Conectado hace más de dos décadas con las islas, el pintor acaba de exponer Paiva, un recorrido por los diferentes tramos de su obra donde retrata la vida en el Delta desde la parsimonia, la crudeza y la desmitificación de los estereotipos.
Texto y Fotos por Marvel Aguilera y Pablo Pagés.
La lancha está repleta el sábado por la mañana. Logramos replegarnos en la parte delantera del vehículo, envalentonados por un sol que repiquetea sobre las aguas del Tigre. Las paradas turísticas enlentecen la llegada, pero el agua que rebota y rocía el rostro funciona como un bálsamo en esa espera por alcanzar el muelle del Museo Sarmiento, allí donde se encuentra la exposición “Paiva”, un recorrido por la obra del pintor del Delta que desde hace años viene haciendo ruido tanto en isla como en continente.
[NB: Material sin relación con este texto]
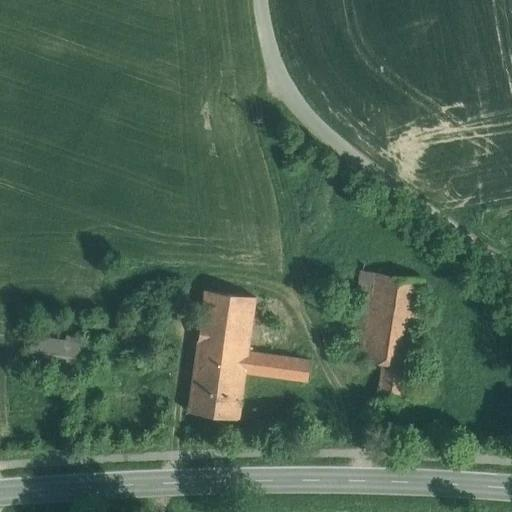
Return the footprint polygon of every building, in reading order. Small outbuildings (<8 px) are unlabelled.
[(361,270),(347,358),(361,360),(375,273),(361,270)] [(422,280),(375,273),(361,360),(383,363),(408,367),(422,280)] [(255,297),(205,290),(195,359),(246,367),(248,351),(252,351),(252,346),(248,346),(255,297)] [(65,341),(31,336),(27,361),(85,371),(90,339),(67,335),(65,341)] [(252,351),(248,351),(246,367),(245,372),(307,381),(310,360),(252,351)] [(246,367),(195,359),(188,411),(238,418),(245,372),(246,367)] [(408,367),(383,363),(378,396),(403,400),(408,367)]
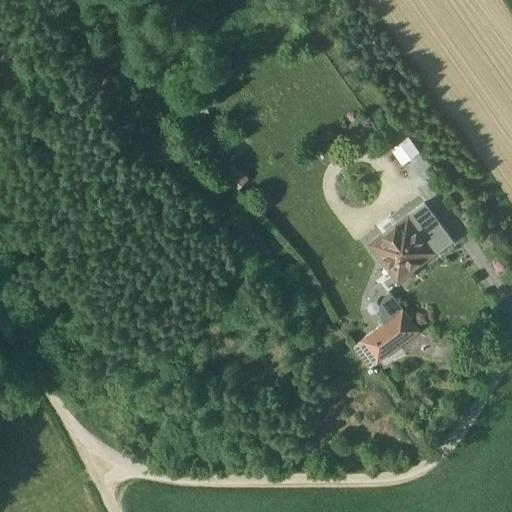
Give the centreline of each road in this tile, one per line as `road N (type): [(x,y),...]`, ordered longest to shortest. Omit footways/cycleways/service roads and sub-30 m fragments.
road 1 (track): [(511,353),(412,479),(110,483)]
road 2 (track): [(110,483),(0,303)]
road 3 (track): [(511,305),(426,189)]
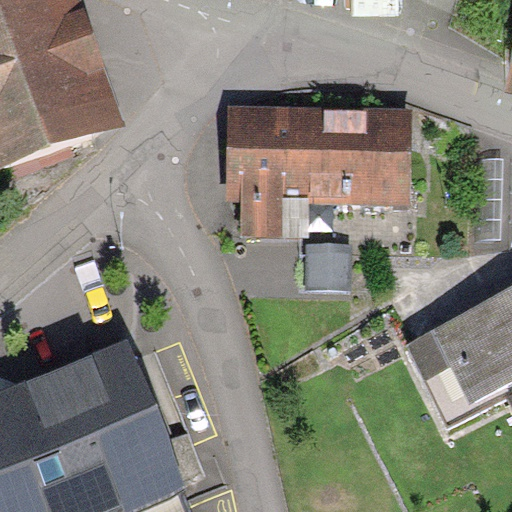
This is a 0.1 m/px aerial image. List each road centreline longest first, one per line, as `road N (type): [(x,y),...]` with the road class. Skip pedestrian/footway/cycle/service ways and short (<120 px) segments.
road 1 (residential): [(136,162),(227,347),(261,511)]
road 2 (unclassified): [(237,26),(511,116)]
road 3 (residential): [(0,281),(136,162)]
road 4 (residential): [(136,162),(237,26)]
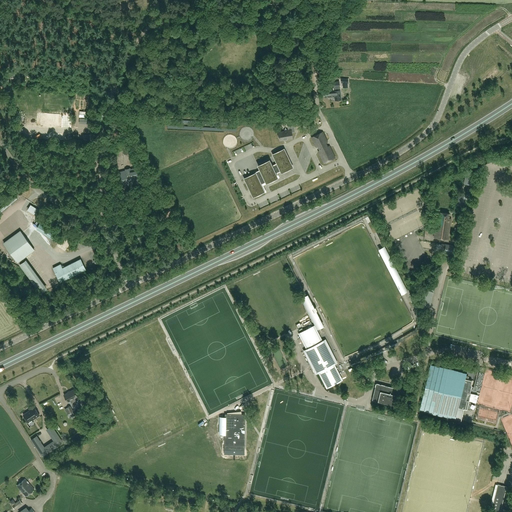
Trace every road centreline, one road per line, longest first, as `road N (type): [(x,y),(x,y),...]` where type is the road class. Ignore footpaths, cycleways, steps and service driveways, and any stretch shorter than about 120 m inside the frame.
road 1 (trunk): [(0,367),(351,195),(511,103)]
road 2 (unclassified): [(128,286),(410,145),(432,127),(466,50),(511,17)]
road 3 (track): [(310,1),(246,6),(147,31)]
road 4 (unclassified): [(0,348),(128,286)]
road 5 (unclassified): [(103,228),(38,190),(0,142)]
road 6 (track): [(309,0),(317,109),(326,126)]
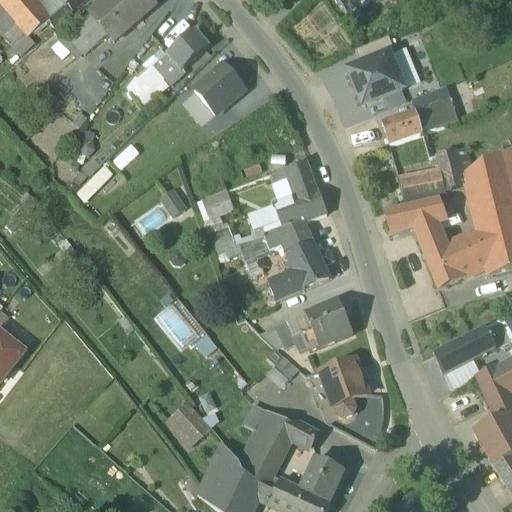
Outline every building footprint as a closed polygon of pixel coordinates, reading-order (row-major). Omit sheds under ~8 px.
[(0,0),(0,8),(7,17),(29,0),(28,0),(0,0)] [(84,0),(66,0),(46,18),(48,22),(52,28),(84,0)] [(148,0),(104,0),(89,13),(108,35),(114,41),(154,6),(148,0)] [(332,0),(347,20),(374,0),(332,0)] [(108,35),(89,13),(65,34),(84,55),(108,35)] [(195,33),(167,57),(180,72),(181,71),(208,49),(195,33)] [(358,65),(386,53),(387,56),(394,53),(388,39),(353,53),(358,65)] [(358,104),(400,86),(387,56),(386,53),(358,65),(344,71),(358,104)] [(180,72),(167,57),(153,68),(170,89),(179,78),(181,71),(180,72)] [(92,60),(59,81),(79,112),(112,90),(92,60)] [(153,68),(137,82),(127,95),(141,110),(170,89),(153,68)] [(194,94),(214,117),(243,92),(224,69),(194,94)] [(416,101),(419,112),(426,109),(450,102),(446,89),(416,101)] [(457,125),(450,102),(426,109),(434,133),(449,127),(457,125)] [(419,112),(414,113),(422,137),(434,133),(426,109),(419,112)] [(414,113),(381,125),(389,148),(422,137),(414,113)] [(511,150),(499,158),(510,200),(511,199),(511,150)] [(499,158),(466,176),(468,187),(465,188),(444,194),(444,195),(446,199),(449,208),(470,201),(477,225),(510,216),(511,215),(511,199),(510,200),(499,158)] [(135,183),(153,171),(148,163),(129,175),(135,183)] [(293,202),(316,194),(304,165),(282,173),(293,202)] [(103,166),(75,193),(84,202),(112,175),(103,166)] [(440,176),(397,185),(404,208),(444,195),(444,194),(440,176)] [(159,199),(171,218),(187,209),(174,189),(159,199)] [(293,202),(290,203),(274,209),(283,233),(302,226),(325,217),(316,194),(293,202)] [(227,195),(202,204),(209,222),(233,214),(227,195)] [(446,199),(385,214),(392,237),(412,230),(430,223),(451,215),(449,208),(446,199)] [(269,237),(283,233),(274,209),(248,218),(254,234),(267,230),(269,237)] [(511,221),(510,216),(477,225),(473,237),(486,268),(490,282),(511,273),(511,221)] [(430,223),(412,230),(417,242),(434,235),(430,223)] [(302,226),(283,233),(287,243),(306,235),(302,226)] [(306,235),(287,243),(283,233),(263,240),(269,254),(282,248),(287,259),(312,247),(306,235)] [(434,235),(417,242),(437,292),(461,280),(446,248),(440,250),(434,235)] [(473,237),(446,248),(461,280),(486,268),(473,237)] [(263,240),(249,245),(239,247),(247,267),(269,254),(263,240)] [(312,247),(287,259),(294,274),(303,292),(328,281),(322,268),(317,258),(312,247)] [(328,253),(317,258),(322,268),(333,263),(328,253)] [(294,274),(268,285),(276,304),(303,292),(294,274)] [(334,306),(305,317),(311,331),(301,335),(309,354),(319,349),(319,350),(350,337),(337,304),(334,306)] [(301,335),(311,331),(305,317),(263,336),(281,353),(295,347),(299,357),(309,354),(301,335)] [(511,319),(499,326),(508,344),(511,342),(511,319)] [(499,326),(485,333),(495,351),(508,344),(499,326)] [(0,384),(25,351),(0,332),(0,384)] [(485,333),(460,346),(458,342),(432,355),(442,378),(495,351),(485,333)] [(297,372),(261,339),(251,350),(273,371),(274,370),(288,382),(297,372)] [(511,358),(474,379),(488,408),(500,400),(511,394),(511,358)] [(354,364),(321,376),(333,409),(366,397),(354,364)] [(219,412),(212,396),(198,402),(205,418),(219,412)] [(500,400),(488,408),(495,422),(509,416),(500,400)] [(166,425),(190,452),(210,434),(187,407),(166,425)] [(254,409),(243,429),(256,436),(266,416),(254,409)] [(266,416),(256,436),(267,441),(279,420),(268,414),(266,416)] [(495,423),(473,434),(493,467),(511,458),(511,421),(509,416),(495,422),(495,423)] [(279,420),(267,441),(286,451),(291,441),(297,429),(279,420)] [(318,436),(299,426),(297,429),(291,441),(305,449),(312,447),(318,436)] [(267,441),(256,436),(238,467),(241,475),(265,489),(266,490),(271,479),(286,451),(267,441)] [(200,494),(217,511),(224,511),(233,493),(241,475),(238,467),(222,447),(200,494)] [(511,458),(493,467),(503,485),(511,479),(511,458)] [(346,474),(315,462),(301,493),(329,507),(346,474)] [(265,489),(241,475),(233,493),(256,505),(259,500),(265,489)] [(279,483),(271,479),(266,490),(274,495),(279,483)] [(301,493),(279,483),(274,495),(270,505),(284,511),(327,511),(329,507),(301,493)] [(266,490),(265,489),(259,500),(270,505),(274,495),(266,490)] [(252,511),(256,505),(233,493),(224,511),(252,511)] [(413,497),(411,498),(406,503),(405,503),(404,505),(400,511),(426,511),(427,508),(428,507),(427,505),(426,505),(422,500),(422,499),(421,498),(420,499),(414,498),(413,497)]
Llegamos antes que Adrián y fuimos a dar unas vueltas por el Museo, la casa cubierta de vidrio que la protege contra las inclemencias del tiempo.
Había en el sector administrativo un deck con dos mujeres comiendo algo y les preguntamos si se podía ver la exposición de Paiva. La respuesta fue un no contundente, pero luego de una conversación que giró en torno a los fantasmas de la derecha que amenazan con volver al sillón de Rivadavia y las hectáreas ocupadas por la oligarquía, todo se amansó y nos permitieron ingresar.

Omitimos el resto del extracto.